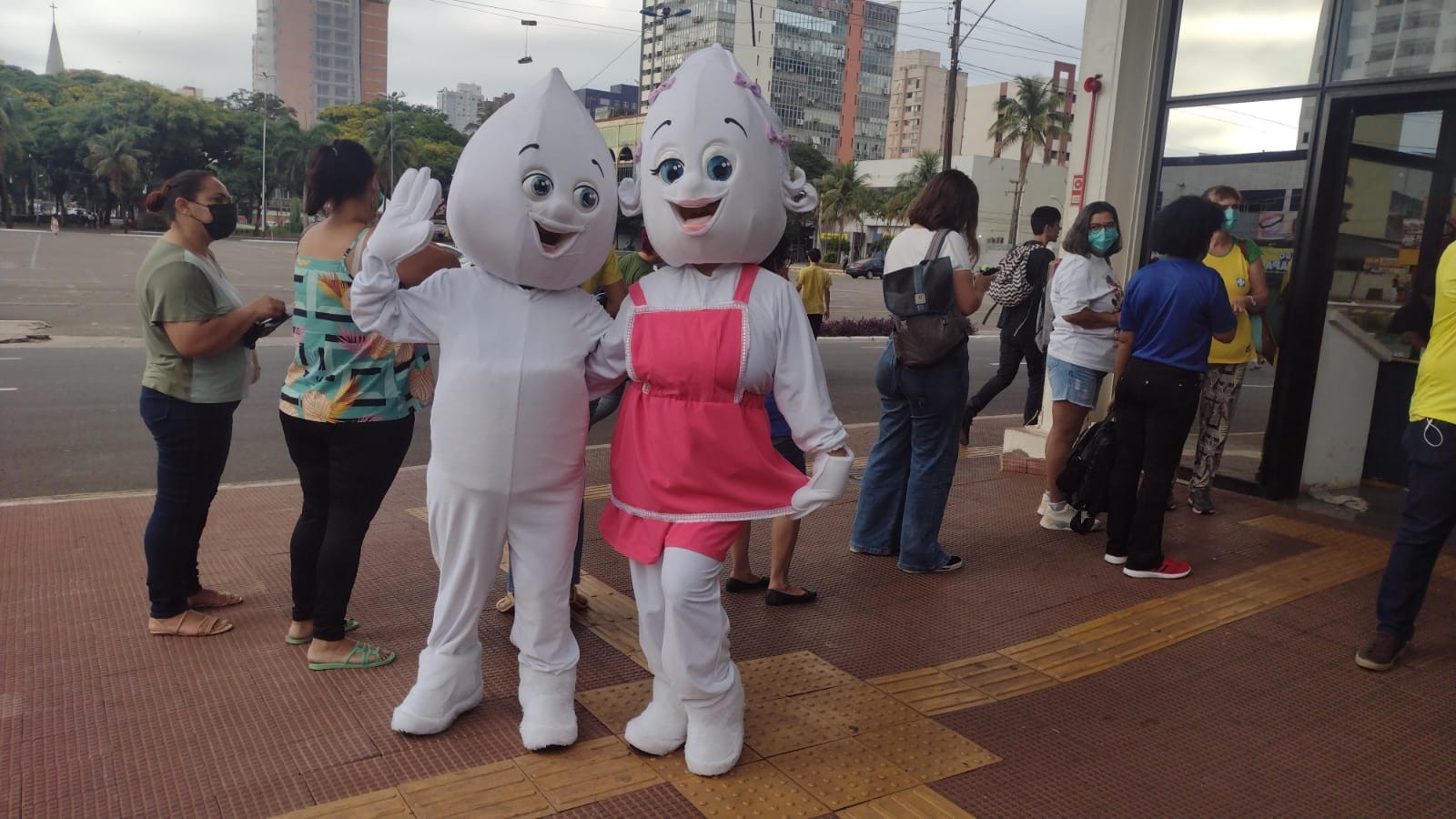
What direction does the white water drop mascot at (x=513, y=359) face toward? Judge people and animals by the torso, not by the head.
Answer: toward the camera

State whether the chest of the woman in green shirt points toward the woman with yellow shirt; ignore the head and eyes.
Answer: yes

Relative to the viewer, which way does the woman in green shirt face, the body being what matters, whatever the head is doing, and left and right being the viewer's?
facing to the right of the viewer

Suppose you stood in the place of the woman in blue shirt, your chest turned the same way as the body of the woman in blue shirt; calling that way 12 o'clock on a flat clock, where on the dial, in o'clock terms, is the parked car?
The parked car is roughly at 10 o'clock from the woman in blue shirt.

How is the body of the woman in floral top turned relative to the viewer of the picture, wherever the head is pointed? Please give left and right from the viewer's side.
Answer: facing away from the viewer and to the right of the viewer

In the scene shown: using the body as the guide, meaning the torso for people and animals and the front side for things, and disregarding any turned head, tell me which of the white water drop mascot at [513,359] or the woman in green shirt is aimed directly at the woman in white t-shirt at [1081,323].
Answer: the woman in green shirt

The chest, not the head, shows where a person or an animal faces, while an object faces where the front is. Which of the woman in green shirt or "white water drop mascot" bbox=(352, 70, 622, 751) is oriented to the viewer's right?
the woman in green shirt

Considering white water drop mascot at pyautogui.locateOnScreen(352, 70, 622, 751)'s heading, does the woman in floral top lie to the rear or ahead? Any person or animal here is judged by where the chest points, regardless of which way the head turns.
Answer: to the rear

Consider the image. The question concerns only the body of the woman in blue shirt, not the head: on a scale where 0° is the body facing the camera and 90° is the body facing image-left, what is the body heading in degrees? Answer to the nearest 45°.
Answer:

- - -

- **Doel van opdracht**
Geef alle regels hierboven letterlijk terug, maar laat de afbeeldingen weg.

- **Definitief antwoord**
What direction does the white water drop mascot at (x=513, y=359) face toward? Judge people and animals by the torso, not by the head.
Answer: toward the camera

State whether the chest of the woman in green shirt points toward the woman with yellow shirt; ignore the head and eyes.
Answer: yes

Relative to the viewer, which way does the woman in green shirt face, the body being what matters, whatever the head is doing, and left and right being the viewer's?
facing to the right of the viewer

Suppose you stood in the place of the woman in blue shirt, your chest turned the same way as the body of the woman in blue shirt; calling that way 12 o'clock on a flat clock, where on the dial, in o'clock terms, is the parked car?
The parked car is roughly at 10 o'clock from the woman in blue shirt.

How is the body of the woman in floral top turned relative to the viewer of the picture, wherever the head is pointed? Please give left and right from the viewer's side.
Answer: facing away from the viewer and to the right of the viewer

In the scene shown: using the body as the guide, meaning the torso for people and animals and the front side for things, and disregarding any turned head, tell me which of the white water drop mascot at [513,359] or the woman in green shirt is aimed directly at the woman in white t-shirt at [1081,323].
Answer: the woman in green shirt

The chest, not the head, shows where a person or an animal faces, while an object faces where the front is. Which of the woman in green shirt or "white water drop mascot" bbox=(352, 70, 622, 751) is oriented to the viewer's right?
the woman in green shirt

Considering white water drop mascot at pyautogui.locateOnScreen(352, 70, 622, 751)'s heading, does the woman in floral top lie to the rear or ahead? Any person or animal here is judged by where the chest points, regardless of which way the head turns.
Answer: to the rear

Consider the image. The question concerns only the body of the woman in blue shirt, not the head: on a scale where 0° is the body facing the camera and 90° is the body facing image-left, what is the body heading in degrees? Answer to the nearest 45°.
Answer:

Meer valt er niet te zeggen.